Nel settore dei dispositivi medici, il Consiglio federale ha già adottato provvedimenti unilaterali per garantire la sicurezza degli approvvigionamenti e la sorveglianza del mercato anche in assenza di un aggiornamento del relativo capitolo dell’MRA.
Proseguimento della via bilaterale
Secondo il Consiglio federale, è nell’interesse comune della Svizzera e dell’UE portare avanti la collaudata via bilaterale anche senza la conclusione di un accordo istituzionale.
La cooperazione si basa su un complesso di oltre 100 accordi bilaterali. Con i suoi 27 Stati membri, l’Unione europea è il partner più importante della Svizzera. La Svizzera, da parte sua, è uno dei più importanti partner commerciali dell’UE: il quarto per quanto riguarda il commercio di beni, il terzo per i servizi e il secondo per gli investimenti. La bilancia commerciale dell’UE presenta inoltre un’eccedenza stimata in decine di miliardi di euro. In Svizzera vivono 1,4 milioni di cittadine e cittadini dell’UE, cui si aggiungono circa 340 000 frontaliere e frontalieri UE e ben più di 200 000 persone all’anno soggette a notifica provenienti da Stati UE/AELS.
La Svizzera condivide i valori sui cui si basa l’Europa e si impegna a fianco dell’UE per affrontare le sfide globali, in particolare la protezione del clima, la promozione dei diritti umani, la pace e la sicurezza, e la lotta contro la povertà. Insieme all’UE lavora per rafforzare la cooperazione nei settori della salute, della tutela dell’ambiente, dello sviluppo regionale e della digitalizzazione, e si mostra solidale con l’Unione nelle questioni migratorie.
Un dialogo politico per un’agenda comune
Anche senza un accordo istituzionale, la Svizzera rimane un partner affidabile e impegnato dell’UE e dà un contributo costruttivo a una collaborazione ben funzionante che continua a essere nell’interesse di entrambe le parti.
Per quanto riguarda il secondo contributo svizzero, il Consiglio federale si adopererà affinché il Parlamento sblocchi al più presto i fondi e si giunga rapidamente a una finalizzazione del memorandum d’intesa con l’UE.

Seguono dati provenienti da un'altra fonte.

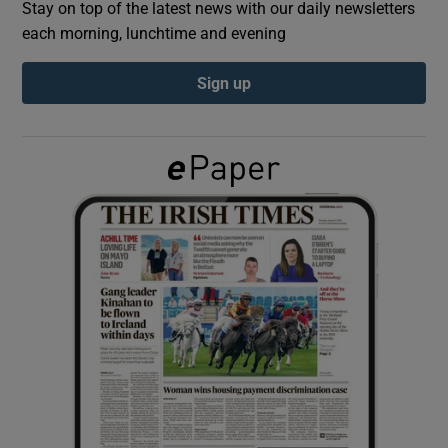
Stay on top of the latest news with our daily newsletters
each morning, lunchtime and evening
Show Podcasts sub sections
Sign up
Show Gaeilge sub sections
Show History sub sections
 window
Show Sponsored sub sections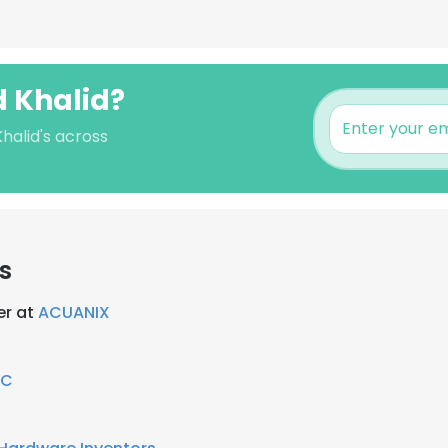
 Khalid?
halid's across
s
er at
ACUANIX
RC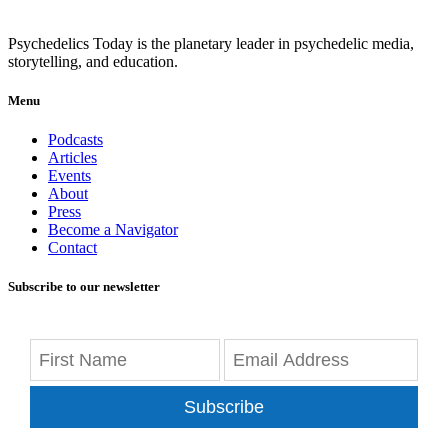
Psychedelics Today is the planetary leader in psychedelic media,
storytelling, and education.
Menu
Podcasts
Articles
Events
About
Press
Become a Navigator
Contact
Subscribe to our newsletter
Subscribe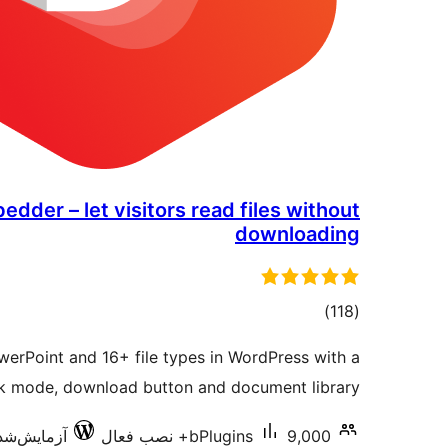
der – let visitors read files without
downloading
مجموع
)
(118
امتیازها
erPoint and 16+ file types in WordPress with a
ok mode, download button and document library.
‌شده با 7.0.3
bPlugins
9,000+ نصب فعال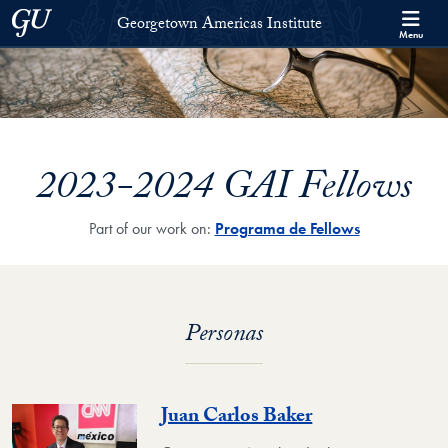
Skip to Georgetown Americas Institute Full Site Menu
Skip to main content
Georgetown University
Georgetown Americas Institute
Menu
2023-2024 GAI Fellows
Part of our work on:
Programa de Fellows
Personas
Juan Carlos Baker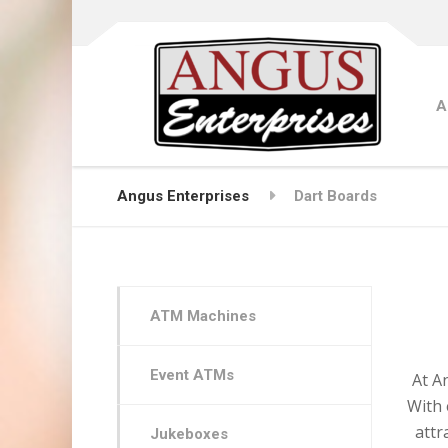
A
Angus Enterprises
Dart Boards
ATM Machines
Event ATMs
At A
With 
attr
Jukeboxes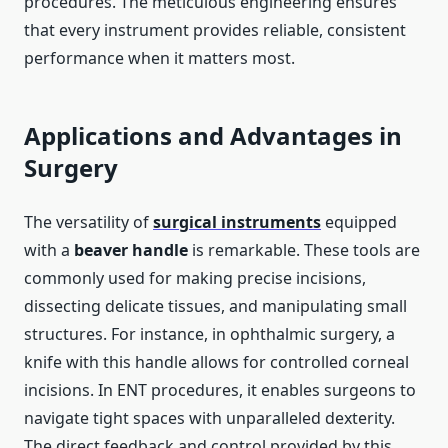
procedures. The meticulous engineering ensures
that every instrument provides reliable, consistent
performance when it matters most.
Applications and Advantages in
Surgery
The versatility of
surgical instruments
equipped
with a
beaver handle
is remarkable. These tools are
commonly used for making precise incisions,
dissecting delicate tissues, and manipulating small
structures. For instance, in ophthalmic surgery, a
knife with this handle allows for controlled corneal
incisions. In ENT procedures, it enables surgeons to
navigate tight spaces with unparalleled dexterity.
The direct feedback and control provided by this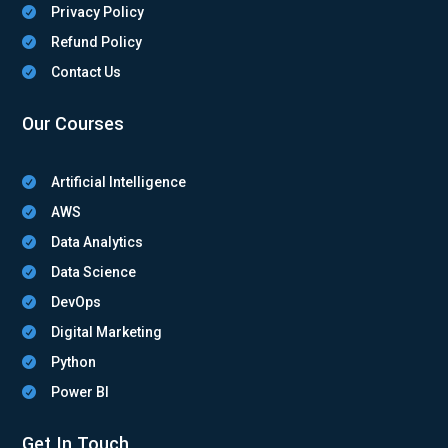
Privacy Policy

Refund Policy

Contact Us

Our Courses
Artificial Intelligence

AWS

Data Analytics

Data Science

DevOps

Digital Marketing

Python

Power BI

Get In Touch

L’Esecutivo intende inoltre mantenere e – qualora sia possibile e risponda al reciproco interesse – ampliare il partenariato con l’UE tramite i trattati bilaterali. Propone quindi all’UE di avviare un dialogo politico al fine di sviluppare e attuare un’agenda condivisa sulla futura collaborazione e punta a cercare di risolvere insieme problemi specifici, garantendo così l’applicazione quanto più fluida possibile degli accordi esistenti.
Esame autonomo della legislazione svizzera per stabilizzare gli accordi bilaterali
Il Consiglio federale ha incaricato il Dipartimento federale di giustizia e polizia (DFGP) di esaminare, in collaborazione con gli altri dipartimenti, la possibilità di adeguare autonomamente la legislazione nazionale allo scopo di stabilizzare le relazioni bilaterali. L’Ufficio federale di giustizia individuerà le attuali divergenze tra il diritto dell’UE e l’ordinamento giuridico svizzero e chiarirà dove l’armonizzazione giuridica potrebbe essere utile e di reciproco interesse. Si tratterà di un processo autonomo che coinvolgerà le parti sociali e i Cantoni".